Apple plans to spend 1.7 billion euros ($1.9 billion) on two European data centers run entirely on renewable energy, the U.S. technology giant said on Monday.

The sites will be located in Ireland and Denmark and will power Apple's iTunes Store, App Store, iMessage, Maps and Siri for customers in Europe.

"This significant new investment represents Apple's biggest project in Europe to date," Apple CEO Tim Cook said in a statement, adding that the deal would create "hundreds of local jobs."

The Apple logo is illuminated in red at the Apple Store on 5th Avenue in New York.
Carlo Allegri | Reuters

The investment will be poured equally into Denmark and Ireland, and Apple said the centers – each 166,000 square-metres in size - are expected to begin operations in 2017.

Ireland's Taoiseach Enda Kenny said in a statement that Apple's investment was significant, as the government looks to spread the economic recovery to "every part of the country." The Danish government echoed the sentiment and said in a statement that the Cupertino, CA-based company's money will give a "significant boost" to its economy.

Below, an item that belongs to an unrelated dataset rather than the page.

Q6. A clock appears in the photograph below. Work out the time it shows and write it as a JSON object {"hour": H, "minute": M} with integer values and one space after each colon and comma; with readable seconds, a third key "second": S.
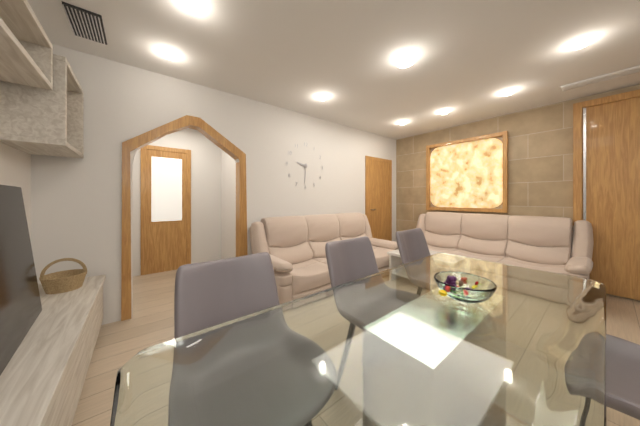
{"hour": 9, "minute": 31}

Apple has promised to carry out locally beneficial schemes, including an outdoor education space for schools in Ireland. The data center in Denmark will capture heat from the equipment inside the facility and distribute it to the local heating system to warm homes.

The move underlines Apple's commitment to renewable energy after it said it was investing $850 million in a solar farm that will power its California operation earlier this month.

Apple's plans in Europe follow similar moves by other U.S. companies, including Google and Amazon, to open more data centers in Europe. It comes after concerns over U.S. data protection following revelations by Edward Snowden about the National Security Agency's surveillance operations.

European Union officials said the number of U.S. companies looking to open data centers in the region showed it was becoming a safe haven for data, as lawmakers continue to push for the reform of data protection rules.

"This is proof to us that, in anticipation of Europe becoming a trust center for data, big global corporations, in particular from the United states, are investing in Europe," Paul Nemitz, a director in the European Commission's Justice Unit, said at a data-protection forum in December.